Pembiayaan juga ditetapkan dalam Undang-Undang Republik Indonesia Nomor 21 tahun 2008
tentang perbankan syariah, Pasal 19 Nomor 1 huruf D, berbunyi “Kegiatan usaha Bank Umum
Syariah meliputi: menyalurkan pembiayaan berdasarkan akad murabahah”. Resiko pembiayaan
seringkali terjadi yaitu resiko gagal bayar. Resiko ini mengacu pada potensi kerugian bank yang
dihadapi bank ketika pembiayaan yang diberikannya macet. Debitur mengalami kondisi tidak
mampu memenuhi kewajiban mengembalikan pembiayaan yang diberikan oleh bank. Dalam hal
ini debitur meninggal dunia merupakan permasalahan di luar batas kemampuan manusia
menyebabkan akad murabahah tidak tercapai, maka akad tersebut tetap berlaku, namun tidak
dapat terlaksana karena nasabah meninggal dunia. Dalam penanganannya tidak terdapat dalam
hukum Indoneisa secara mengikat, tetapi kedua belah pihak memiliki kuasa dalam
menyelesaikan masalah tersebut. Sehingga pihak bank dan nasabah dapat membuat kesepakatan
yang baru mengenai resiko ini.
Kasus mengenai debitur meninggal dunia terjadi di Bank Pembiayaan Rakyat Syariah
(BPRS) Bandar Lampung. Nasabah yang bernama Haryoko Syaefuddin mengajukan pembiayaan
kepada BPRS Bandar Lampung dengan menyertakan agunan. Kemudian diketahui bahwa
ternyata Bapak Haryoko Syaefuddin mendapatkan pembiayaan sebesar Rp 40.000.000 dengan
margin yang ditentukan sesuai kesepakatan. Setelah berjalannya waktu ternyata nasabah ini
meninggal dunia dengan menyisakan hutang atau angsuran sebesar Rp 18.900.000. Kemudian
penanganan yang dilakukan oleh BPRS Bandar Lampung adalah dengan membebaskan anggota
keluarganya/ahli warisnya dari hutang, dengan cara mengajukan klaim asuransi. Pada kasus
pembiayaan ini telah terdaftar di Asuransi Al-Amin pada saat akad pembiayaan. Setelah diteliti
ternyata debitur tidak dapat membayar angsuran karena meninggal dunia. BPRS Bandar
Lampung dalam menangani kasus seperti ini, cara penanganan yang dilakukan adalah dengan
membebaskan sisa angsuran anggota pembiayaan yang meninggal dunia dan menggantinya
dengan cara mengajukan klaim kepada pihak asuransi. Dalam hal ini BPRS Bandar Lampung
sudah melakukan penanganan sesuai SOP, tetapi masih ada kasus bahwa terjadi gagal klaim
yang mengakibatkan asuransi tidak dapat dilunasi oleh perusahaan asuransi, sehingga menjadi
tanggungan ahli waris yang menangung sisa hutang tersebut.

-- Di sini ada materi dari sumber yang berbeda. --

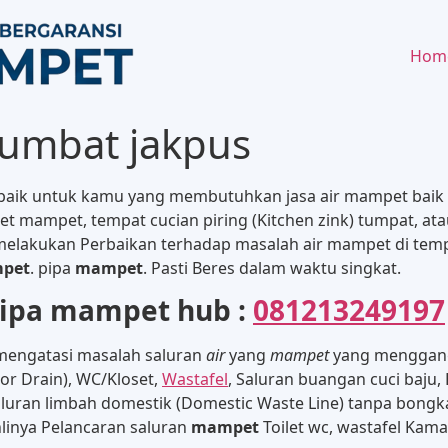
Hom
rsumbat jakpus
rbaik untuk kamu yang membutuhkan jasa air mampet baik it
 mampet, tempat cucian piring (Kitchen zink) tumpat, atau
 melakukan Perbaikan terhadap masalah air mampet di te
pet
. pipa
mampet
. Pasti Beres dalam waktu singkat.
pipa mampet hub :
081213249197
engatasi masalah saluran
air
yang
mampet
yang menggang
or Drain), WC/Kloset,
Wastafel
, Saluran buangan cuci baju,
, Saluran limbah domestik (Domestic Waste Line) tanpa bon
hlinya Pelancaran saluran
mampet
Toilet wc, wastafel Kama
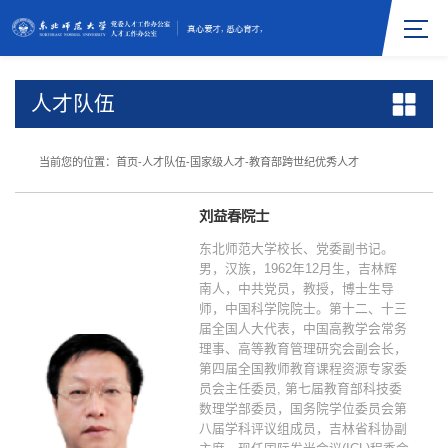
人才队伍
当前您的位置：
首页
-
人才队伍
-
国家级人才
-
教育部跨世纪优秀人才
刘益春院士
东北师范大学校长、党委副书记。
男，汉族，1962年12月生，吉林辉
南人，中共党员，教授，博士生导
师，中国科学院院士。第十二、十三
届全国人大代表，中国高教学会常务
理事、高等教育管理研究会副会长，
第四届全国教师教育课程资源专家委
员会主任委员, 第七届教育部科技委
数理学部委员，国务院学位委员会第
八届学科评议组成员，吉林省科协副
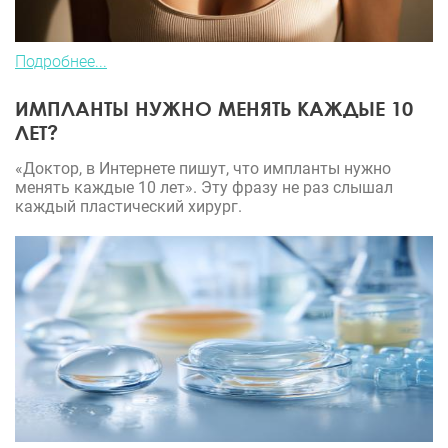
Подробнее...
ИМПЛАНТЫ НУЖНО МЕНЯТЬ КАЖДЫЕ 10
ЛЕТ?
«Доктор, в Интернете пишут, что импланты нужно
менять каждые 10 лет». Эту фразу не раз слышал
каждый пластический хирург.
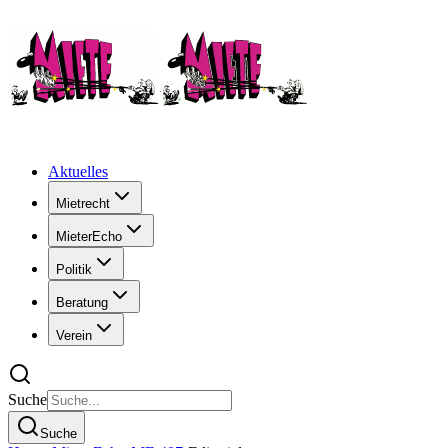
Aktuelles
Mietrecht
MieterEcho
Politik
Beratung
Verein
Suche
Suche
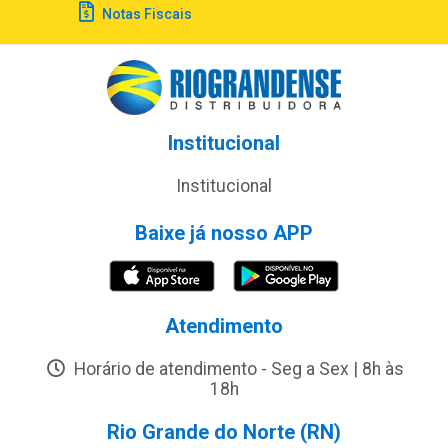
Notas Fiscais
Institucional
Institucional
Baixe já nosso APP
Atendimento
Horário de atendimento - Seg a Sex | 8h às
18h
Rio Grande do Norte (RN)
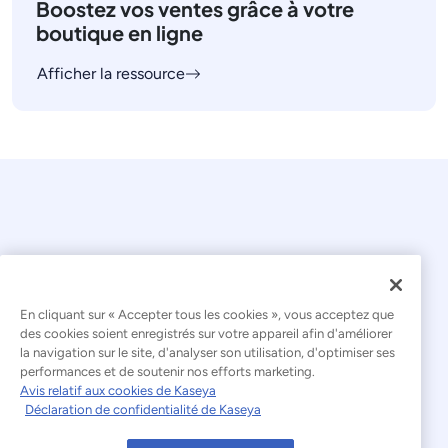
Boostez vos ventes grâce à votre
boutique en ligne
Afficher la ressource
© 2026 Kaseya. Tous droits réservés.
En cliquant sur « Accepter tous les cookies », vous acceptez que
des cookies soient enregistrés sur votre appareil afin d'améliorer
la navigation sur le site, d'analyser son utilisation, d'optimiser ses
Français
performances et de soutenir nos efforts marketing.
Avis relatif aux cookies de Kaseya
Déclaration relative à l'esclavage moderne
Déclaration de confidentialité de Kaseya
Mentions légales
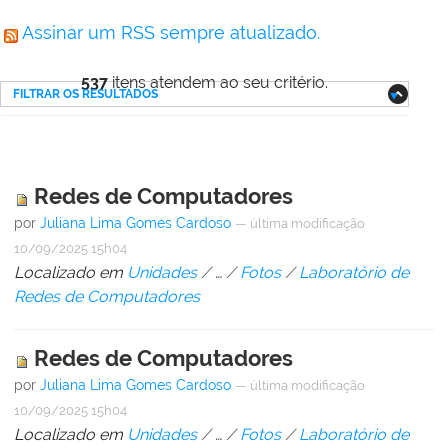
Assinar um RSS sempre atualizado.
537
itens atendem ao seu critério.
FILTRAR OS RESULTADOS
Redes de Computadores
por
Juliana Lima Gomes Cardoso
—
última modificação
10/09/2025 15h04
Localizado em
Unidades
/
…
/
Fotos
/
Laboratório de
Redes de Computadores
Redes de Computadores
por
Juliana Lima Gomes Cardoso
—
última modificação
10/09/2025 15h04
Localizado em
Unidades
/
…
/
Fotos
/
Laboratório de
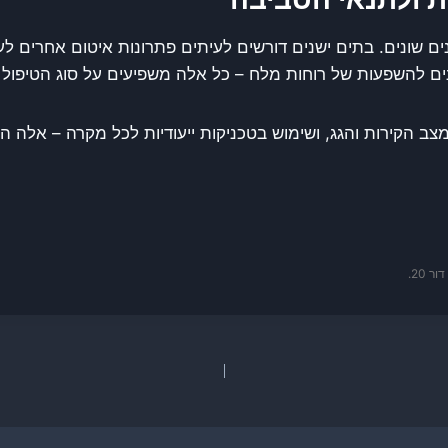
נים שונים. בתים ישנים דורשים לעיתים פתרונות איטום אחרים ל
נים להשפעות של רוחות מלח – כל אלה משפיעים על סוג הטיפול 
מצב הקירות והגג, ושימוש בטכניקות ייעודיות לכל מקרה – אלה
 20.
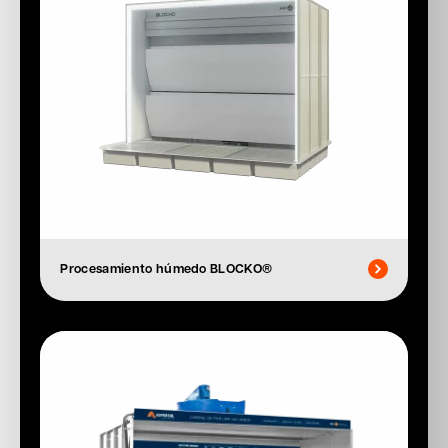
Procesamiento húmedo BLOCKO®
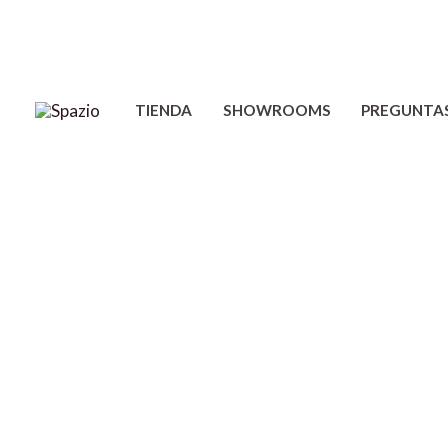
Ir
al
contenido
TIENDA
SHOWROOMS
PREGUNTA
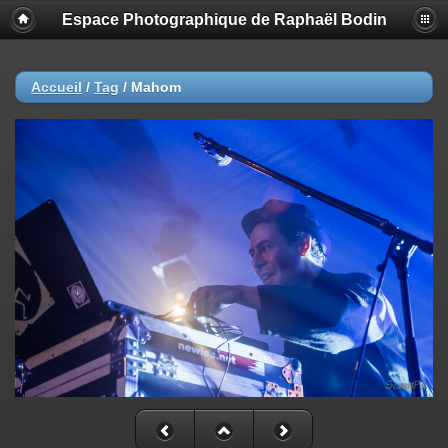
Espace Photographique de Raphaël Bodin
Accueil
/
Tag
/
Mahom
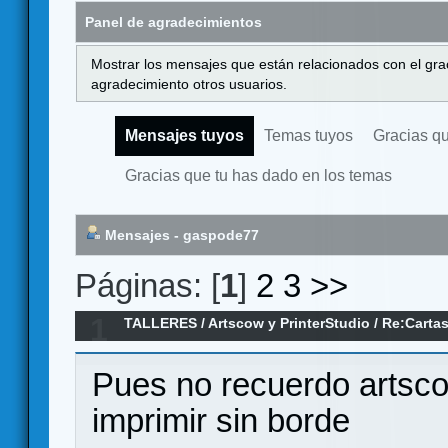
Panel de agradecimientos
Mostrar los mensajes que están relacionados con el gra
agradecimiento otros usuarios.
Mensajes tuyos
Temas tuyos
Gracias q
Gracias que tu has dado en los temas
Mensajes - gaspode77
Páginas: [
1
]
2
3
>>
1
TALLERES
/
Artscow y PrinterStudio
/
Re:Cartas
Pues no recuerdo artscow
imprimir sin borde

Pelaksanaan penanganan pembiayaan apabila nasabah meninggal dunia mempunyai
kewajiban atau hutang yang harus dilunasi dengan cara-cara seperti ini. Jika hutang yang
ditinggalkan nasabah hanya sedikit maka tidak akan menjadi beban berat, tetapi jika hutangnya
banyak maka akan membebani ahli waris. Oleh sebab itu BPRS Bandar Lampung memerlukan
adanya perlindungan bagi nasabah apabila terjadi resiko yang mengakibatkan ketidakmampuan
nasabah dalam membayar. Karena adanya resiko seperti itu maka bank menyertakan asuransi
pada setiap pinjaman atau kredit yang mereka perlukan. Dengan adanya asurasni ahli waris bisa
terbebas dari tunggakan utang jika debitur meninggal dunia. Namun, jika debitur tidak
melakukan asurasni pada pinjaman atau kredit maka utang tersebut diwariskan kepada ahli
warisnya untuk melunasi.
Jadi, menurut pendapat saya suatu akad perjanjian dapat terjadi apabila ada akad atau
kesepakatan antara kedua belah pihak. Dalam masalah diatas terjadi akad perjanjian murabahah,
yaitu antara bank syariah dengan kreditur. Di dalamnya terdapat perikatan atau perjanjian antara
pihak bank yang membiayai dan kreditur yang mendapatkan pembiayaan atas suatu barang. Lalu
dalam masalah diatas terjadi suatu kecelakaan yang menjadi resiko yaitu kreditur meninggal
dunia. Kreditur yang meninggal tidak dapat menyelesaikan perikatannya untuk mencapai tujuan.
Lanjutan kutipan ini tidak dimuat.